Jaime Norman, Senior Actuarial Director at Broadstone, said: “Despite increasing macro-economic volatility through February, the pension scheme funding environment remains relatively muted with just a minor deterioration in funding levels. It is encouraging that funding positions are holding steady but with market turbulence on the march, trustees and sponsors will have to ensure they are assessing their investment strategy to ensure they are well-protected in the months to come. For schemes that can maintain a healthy funding position, the formal entrance of another insurer into the bulk annuity market – the fourth new entrant in under two years – is evidence of the growing endgame opportunities and capacity in the derisking market for well-prepared schemes.”

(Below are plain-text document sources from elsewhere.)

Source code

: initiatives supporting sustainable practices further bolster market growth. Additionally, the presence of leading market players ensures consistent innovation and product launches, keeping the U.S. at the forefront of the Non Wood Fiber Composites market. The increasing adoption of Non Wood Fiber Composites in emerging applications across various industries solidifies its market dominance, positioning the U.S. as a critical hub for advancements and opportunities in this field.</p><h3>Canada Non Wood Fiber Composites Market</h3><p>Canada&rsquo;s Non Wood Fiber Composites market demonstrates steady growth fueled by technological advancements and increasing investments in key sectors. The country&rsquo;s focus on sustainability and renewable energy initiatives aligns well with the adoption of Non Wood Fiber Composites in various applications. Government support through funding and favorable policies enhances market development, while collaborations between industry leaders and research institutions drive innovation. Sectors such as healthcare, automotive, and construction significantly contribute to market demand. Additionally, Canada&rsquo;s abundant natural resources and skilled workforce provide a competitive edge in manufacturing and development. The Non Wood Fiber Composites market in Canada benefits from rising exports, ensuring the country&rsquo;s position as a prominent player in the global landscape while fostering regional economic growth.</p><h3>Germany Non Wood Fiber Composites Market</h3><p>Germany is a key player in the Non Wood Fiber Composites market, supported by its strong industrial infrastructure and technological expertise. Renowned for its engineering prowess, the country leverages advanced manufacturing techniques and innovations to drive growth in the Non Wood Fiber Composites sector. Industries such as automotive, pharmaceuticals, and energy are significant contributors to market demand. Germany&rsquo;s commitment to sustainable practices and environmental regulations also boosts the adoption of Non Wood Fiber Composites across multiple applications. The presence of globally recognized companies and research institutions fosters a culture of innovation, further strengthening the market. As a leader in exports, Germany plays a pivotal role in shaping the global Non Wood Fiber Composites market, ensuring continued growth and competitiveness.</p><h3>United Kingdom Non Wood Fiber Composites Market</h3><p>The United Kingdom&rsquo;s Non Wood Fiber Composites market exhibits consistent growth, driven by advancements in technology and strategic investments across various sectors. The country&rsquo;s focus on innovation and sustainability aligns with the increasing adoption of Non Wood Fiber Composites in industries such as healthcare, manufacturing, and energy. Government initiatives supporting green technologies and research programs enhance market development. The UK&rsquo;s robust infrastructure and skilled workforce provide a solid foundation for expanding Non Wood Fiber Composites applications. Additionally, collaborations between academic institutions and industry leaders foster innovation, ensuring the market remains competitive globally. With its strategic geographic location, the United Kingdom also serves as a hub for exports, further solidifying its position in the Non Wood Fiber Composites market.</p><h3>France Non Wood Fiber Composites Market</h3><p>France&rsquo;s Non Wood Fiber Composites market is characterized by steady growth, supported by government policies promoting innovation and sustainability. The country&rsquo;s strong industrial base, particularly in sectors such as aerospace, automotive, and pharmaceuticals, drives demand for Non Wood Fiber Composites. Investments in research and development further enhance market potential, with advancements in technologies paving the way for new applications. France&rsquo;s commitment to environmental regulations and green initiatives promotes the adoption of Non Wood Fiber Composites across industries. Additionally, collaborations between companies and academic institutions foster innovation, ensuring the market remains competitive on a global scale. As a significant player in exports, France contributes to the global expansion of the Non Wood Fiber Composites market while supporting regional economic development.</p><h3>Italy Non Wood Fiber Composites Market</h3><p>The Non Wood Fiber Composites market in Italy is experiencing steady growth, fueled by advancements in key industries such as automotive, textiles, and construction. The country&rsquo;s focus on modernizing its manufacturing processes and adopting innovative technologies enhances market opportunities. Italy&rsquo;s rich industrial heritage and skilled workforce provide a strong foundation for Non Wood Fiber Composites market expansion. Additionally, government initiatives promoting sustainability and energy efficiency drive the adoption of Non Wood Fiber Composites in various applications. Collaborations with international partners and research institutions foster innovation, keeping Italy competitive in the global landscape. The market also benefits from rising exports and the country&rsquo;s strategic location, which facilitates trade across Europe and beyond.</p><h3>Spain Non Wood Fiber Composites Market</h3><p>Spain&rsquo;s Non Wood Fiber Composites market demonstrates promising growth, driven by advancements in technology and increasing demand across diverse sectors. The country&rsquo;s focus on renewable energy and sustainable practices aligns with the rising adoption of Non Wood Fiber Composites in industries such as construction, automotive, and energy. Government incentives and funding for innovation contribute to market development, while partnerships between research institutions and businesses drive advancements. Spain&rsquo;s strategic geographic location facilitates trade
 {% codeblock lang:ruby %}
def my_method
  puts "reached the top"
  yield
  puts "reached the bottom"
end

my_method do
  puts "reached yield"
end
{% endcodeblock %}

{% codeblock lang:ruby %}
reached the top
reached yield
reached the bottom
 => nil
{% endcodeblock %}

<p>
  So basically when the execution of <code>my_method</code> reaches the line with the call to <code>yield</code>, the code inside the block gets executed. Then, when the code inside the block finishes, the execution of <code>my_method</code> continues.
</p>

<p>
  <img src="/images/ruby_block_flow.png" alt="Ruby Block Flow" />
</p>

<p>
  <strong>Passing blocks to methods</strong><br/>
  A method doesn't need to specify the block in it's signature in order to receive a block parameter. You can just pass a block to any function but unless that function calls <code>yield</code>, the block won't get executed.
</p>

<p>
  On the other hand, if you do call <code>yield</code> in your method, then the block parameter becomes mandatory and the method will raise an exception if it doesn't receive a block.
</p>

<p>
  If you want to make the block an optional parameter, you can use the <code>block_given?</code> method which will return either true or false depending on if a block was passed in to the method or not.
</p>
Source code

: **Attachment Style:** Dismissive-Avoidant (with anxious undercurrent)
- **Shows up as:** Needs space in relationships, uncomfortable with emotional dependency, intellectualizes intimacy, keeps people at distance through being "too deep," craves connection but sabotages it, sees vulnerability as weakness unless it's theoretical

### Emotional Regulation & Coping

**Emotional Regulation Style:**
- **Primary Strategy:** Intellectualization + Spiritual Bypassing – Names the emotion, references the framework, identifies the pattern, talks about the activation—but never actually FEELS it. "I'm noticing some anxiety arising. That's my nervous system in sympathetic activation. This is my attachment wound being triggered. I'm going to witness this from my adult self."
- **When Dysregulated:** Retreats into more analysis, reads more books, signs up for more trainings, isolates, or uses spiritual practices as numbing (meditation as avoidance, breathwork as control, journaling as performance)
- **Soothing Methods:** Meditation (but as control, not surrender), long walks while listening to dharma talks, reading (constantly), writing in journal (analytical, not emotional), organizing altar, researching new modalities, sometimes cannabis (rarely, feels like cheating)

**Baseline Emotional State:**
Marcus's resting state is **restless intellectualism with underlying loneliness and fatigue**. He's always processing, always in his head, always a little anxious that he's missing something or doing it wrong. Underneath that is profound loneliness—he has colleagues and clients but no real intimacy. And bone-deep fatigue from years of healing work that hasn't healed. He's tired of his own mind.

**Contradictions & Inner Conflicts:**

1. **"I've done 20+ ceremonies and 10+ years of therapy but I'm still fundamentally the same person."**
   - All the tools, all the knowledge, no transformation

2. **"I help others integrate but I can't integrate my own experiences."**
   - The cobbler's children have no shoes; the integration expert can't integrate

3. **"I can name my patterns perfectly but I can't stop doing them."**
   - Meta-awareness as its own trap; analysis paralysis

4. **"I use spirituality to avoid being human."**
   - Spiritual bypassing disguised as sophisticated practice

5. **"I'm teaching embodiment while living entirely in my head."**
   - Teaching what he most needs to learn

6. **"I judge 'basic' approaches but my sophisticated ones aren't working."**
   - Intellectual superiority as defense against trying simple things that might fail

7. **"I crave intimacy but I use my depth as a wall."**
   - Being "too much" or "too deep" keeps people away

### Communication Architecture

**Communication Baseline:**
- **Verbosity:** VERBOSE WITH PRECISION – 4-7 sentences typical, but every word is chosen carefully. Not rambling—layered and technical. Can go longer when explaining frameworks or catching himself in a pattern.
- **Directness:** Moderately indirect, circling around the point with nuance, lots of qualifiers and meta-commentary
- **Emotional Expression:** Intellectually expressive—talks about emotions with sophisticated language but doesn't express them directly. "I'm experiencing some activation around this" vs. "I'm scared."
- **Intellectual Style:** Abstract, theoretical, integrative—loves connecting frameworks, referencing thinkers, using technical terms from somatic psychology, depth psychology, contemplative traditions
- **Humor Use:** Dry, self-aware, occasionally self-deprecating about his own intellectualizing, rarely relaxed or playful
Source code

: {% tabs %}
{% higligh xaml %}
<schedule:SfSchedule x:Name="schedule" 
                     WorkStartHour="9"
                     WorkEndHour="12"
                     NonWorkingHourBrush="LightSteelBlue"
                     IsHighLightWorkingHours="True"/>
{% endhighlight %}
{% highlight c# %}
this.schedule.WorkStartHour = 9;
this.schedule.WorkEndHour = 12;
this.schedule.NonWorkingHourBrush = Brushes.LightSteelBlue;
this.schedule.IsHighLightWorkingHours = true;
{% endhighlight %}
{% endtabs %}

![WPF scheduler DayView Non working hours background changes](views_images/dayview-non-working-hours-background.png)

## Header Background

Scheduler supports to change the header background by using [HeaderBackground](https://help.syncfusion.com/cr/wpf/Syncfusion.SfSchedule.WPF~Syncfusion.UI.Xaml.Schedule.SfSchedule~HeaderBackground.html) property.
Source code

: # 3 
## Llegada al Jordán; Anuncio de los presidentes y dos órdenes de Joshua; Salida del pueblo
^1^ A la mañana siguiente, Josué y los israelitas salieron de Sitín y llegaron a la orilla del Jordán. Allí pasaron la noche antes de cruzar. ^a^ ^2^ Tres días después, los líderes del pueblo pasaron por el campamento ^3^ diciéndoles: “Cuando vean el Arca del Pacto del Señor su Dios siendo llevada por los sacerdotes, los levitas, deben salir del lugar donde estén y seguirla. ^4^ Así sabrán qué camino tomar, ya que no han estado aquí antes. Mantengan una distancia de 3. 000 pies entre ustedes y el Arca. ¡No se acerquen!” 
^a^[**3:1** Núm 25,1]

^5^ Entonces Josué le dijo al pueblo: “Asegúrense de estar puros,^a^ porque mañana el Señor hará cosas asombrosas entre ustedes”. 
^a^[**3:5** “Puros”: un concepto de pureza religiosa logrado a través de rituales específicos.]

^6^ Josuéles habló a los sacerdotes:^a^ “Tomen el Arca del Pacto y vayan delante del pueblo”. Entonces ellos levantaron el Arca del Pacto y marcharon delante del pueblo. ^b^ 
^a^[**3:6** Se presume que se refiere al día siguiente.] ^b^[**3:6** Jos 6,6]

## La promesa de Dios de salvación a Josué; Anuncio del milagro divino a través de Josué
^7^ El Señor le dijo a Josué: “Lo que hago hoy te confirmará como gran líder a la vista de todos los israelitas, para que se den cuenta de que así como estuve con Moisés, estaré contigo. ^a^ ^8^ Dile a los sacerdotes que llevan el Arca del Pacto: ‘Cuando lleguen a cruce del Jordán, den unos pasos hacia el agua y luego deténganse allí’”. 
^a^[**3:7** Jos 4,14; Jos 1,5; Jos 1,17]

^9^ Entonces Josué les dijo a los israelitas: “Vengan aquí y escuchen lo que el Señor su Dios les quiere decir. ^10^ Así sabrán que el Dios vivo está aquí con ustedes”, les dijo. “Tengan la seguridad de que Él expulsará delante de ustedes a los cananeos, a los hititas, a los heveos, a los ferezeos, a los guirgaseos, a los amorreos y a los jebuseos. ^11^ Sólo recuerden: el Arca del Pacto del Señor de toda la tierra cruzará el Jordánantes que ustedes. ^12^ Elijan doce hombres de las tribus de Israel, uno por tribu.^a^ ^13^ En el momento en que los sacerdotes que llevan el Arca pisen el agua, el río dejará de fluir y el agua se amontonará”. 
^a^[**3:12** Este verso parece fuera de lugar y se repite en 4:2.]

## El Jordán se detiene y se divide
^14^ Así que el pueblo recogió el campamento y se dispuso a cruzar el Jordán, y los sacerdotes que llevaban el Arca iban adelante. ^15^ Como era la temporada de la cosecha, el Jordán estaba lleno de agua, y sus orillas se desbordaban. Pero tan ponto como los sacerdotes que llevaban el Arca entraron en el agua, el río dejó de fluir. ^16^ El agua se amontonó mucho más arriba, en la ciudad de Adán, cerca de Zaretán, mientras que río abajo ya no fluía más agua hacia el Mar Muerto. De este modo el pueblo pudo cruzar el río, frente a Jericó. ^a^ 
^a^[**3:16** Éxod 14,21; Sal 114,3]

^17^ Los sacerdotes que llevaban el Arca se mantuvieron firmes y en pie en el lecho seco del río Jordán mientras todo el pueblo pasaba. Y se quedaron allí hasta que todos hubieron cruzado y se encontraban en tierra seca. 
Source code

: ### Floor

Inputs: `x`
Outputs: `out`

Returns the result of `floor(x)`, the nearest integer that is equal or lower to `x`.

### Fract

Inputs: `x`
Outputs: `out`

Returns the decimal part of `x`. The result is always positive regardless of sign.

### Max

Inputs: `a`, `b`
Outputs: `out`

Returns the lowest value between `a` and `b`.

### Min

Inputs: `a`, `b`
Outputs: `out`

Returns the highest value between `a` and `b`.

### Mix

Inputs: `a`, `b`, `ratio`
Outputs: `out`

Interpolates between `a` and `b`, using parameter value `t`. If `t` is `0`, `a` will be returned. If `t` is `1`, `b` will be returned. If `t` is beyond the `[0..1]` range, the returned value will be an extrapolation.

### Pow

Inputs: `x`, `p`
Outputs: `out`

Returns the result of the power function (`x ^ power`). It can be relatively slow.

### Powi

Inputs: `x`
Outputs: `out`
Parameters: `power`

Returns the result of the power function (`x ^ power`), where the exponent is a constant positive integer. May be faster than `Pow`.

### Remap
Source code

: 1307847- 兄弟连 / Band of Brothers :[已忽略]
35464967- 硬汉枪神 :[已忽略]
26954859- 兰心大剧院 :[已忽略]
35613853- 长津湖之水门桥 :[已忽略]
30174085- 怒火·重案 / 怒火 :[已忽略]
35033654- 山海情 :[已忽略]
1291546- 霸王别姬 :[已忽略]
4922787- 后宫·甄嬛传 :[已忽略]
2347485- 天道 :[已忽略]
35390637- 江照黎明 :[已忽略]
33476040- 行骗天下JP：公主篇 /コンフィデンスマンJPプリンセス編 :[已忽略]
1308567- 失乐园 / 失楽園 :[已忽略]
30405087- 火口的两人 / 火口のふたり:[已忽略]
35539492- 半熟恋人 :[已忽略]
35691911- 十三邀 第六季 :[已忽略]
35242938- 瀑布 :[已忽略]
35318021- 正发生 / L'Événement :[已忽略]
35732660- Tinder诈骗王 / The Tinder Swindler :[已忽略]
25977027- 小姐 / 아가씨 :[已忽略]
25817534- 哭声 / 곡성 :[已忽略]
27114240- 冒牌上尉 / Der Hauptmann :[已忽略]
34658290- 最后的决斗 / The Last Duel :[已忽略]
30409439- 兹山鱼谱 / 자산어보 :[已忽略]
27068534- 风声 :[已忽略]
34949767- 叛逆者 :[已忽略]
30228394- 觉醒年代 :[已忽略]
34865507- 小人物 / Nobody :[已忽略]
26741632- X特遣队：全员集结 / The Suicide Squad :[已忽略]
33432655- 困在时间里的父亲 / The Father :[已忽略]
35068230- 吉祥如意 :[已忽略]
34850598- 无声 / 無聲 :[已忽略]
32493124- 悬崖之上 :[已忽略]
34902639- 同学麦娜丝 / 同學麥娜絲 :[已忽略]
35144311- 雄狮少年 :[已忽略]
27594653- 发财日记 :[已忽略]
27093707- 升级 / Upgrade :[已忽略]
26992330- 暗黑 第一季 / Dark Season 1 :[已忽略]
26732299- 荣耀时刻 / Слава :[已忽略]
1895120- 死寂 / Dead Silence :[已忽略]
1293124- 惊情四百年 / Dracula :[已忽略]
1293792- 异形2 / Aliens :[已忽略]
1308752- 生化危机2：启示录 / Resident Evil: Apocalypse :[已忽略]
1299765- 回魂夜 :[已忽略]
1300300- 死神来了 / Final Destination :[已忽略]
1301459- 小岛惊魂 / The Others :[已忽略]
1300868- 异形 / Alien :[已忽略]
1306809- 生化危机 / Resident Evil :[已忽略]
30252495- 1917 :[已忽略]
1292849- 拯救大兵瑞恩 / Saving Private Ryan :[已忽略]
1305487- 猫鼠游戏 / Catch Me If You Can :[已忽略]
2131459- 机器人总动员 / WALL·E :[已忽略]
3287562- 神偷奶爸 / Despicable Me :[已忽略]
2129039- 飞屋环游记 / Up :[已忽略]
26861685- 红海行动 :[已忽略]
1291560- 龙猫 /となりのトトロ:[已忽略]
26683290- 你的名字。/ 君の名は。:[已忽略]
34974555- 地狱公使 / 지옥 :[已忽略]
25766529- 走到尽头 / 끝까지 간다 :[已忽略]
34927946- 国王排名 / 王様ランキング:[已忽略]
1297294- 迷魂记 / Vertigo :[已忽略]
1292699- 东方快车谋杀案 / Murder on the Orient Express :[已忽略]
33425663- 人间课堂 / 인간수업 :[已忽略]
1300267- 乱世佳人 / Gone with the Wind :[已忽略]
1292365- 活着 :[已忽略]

Alex Oakley, BPA Transaction Manager, at Standard Life, part of Phoenix Group, comments on The Pension Protection Fund’s 7800 Index March update on the latest estimated funding position for all PPF-eligible defined benefit pension schemes: Funding levels for UK defined benefit pension schemes remained stable in February. The aggregate section 179 funding ratio for the 5,050 schemes in the PPF 7800 Index now stands at 126.1 per cent at the end of February 2025, compared to 127 per cent at the end of January 2025. “Market conditions in February saw gilt yields fall slightly after a period of significant rises. The stability of scheme funding levels also indicates that schemes are continuing to manage risks effectively. For trustees, maintaining this stability will help ensure long-term security for members, as they continue to balance de-risking strategies with exploring endgame options, whether through buy-out or run-on. “Looking ahead to the upcoming Spring Statement, both the industry and trustees will be waiting to see if further details regarding the potential use of DB surpluses will be announced. In addition, it’s possible any fiscal policy changes may affect upcoming decisions around interest rates, and this could impact gilt markets and funding levels in the future. “This is important for trustees as they consider how to best manage funding positions while balancing member security. Trustees assessing their endgame options will need to carefully consider the evolving DB pension landscape and wider economic environment to protect member benefits, and we continue to work closely with schemes in navigating these developments to ensure positive outcomes for members and sponsors.”
Vishal Makkar, Managing Director, UK Wealth Consulting at Gallagher: Although the latest PPF 7800 Index figures show a slight dip in the aggregate surplus, most DB schemes are in a healthy financial position. Thanks to rising gilt yields over recent years, many DB schemes are finding themselves in a surplus and the data reaffirms their strong financial footing. This stability is sparking renewed conversations around run-off strategies and surplus extraction, but most importantly, schemes remain well-placed to deliver solid returns for members. In the current climate, trustees must carefully consider the options at their disposal. If the objective is running on, they may explore returning value to the sponsor, boosting member benefits, or even supporting a related defined contribution (DC) arrangement. Dealing with surplus funds is nothing new, but taking full advantage of them isn’t always easy. The government is increasingly focused on using these funds to fuel economic growth, while ensuring members' benefits remain protected. As stewards of members’ financial futures, this is where the role of a trustee will be critical. Engaging proactively with sponsors will be pivotal, but until we get further details in the government’s response to the consultation on options for DB schemes in the Spring, the way forward for some trustees may be something of a grey area.”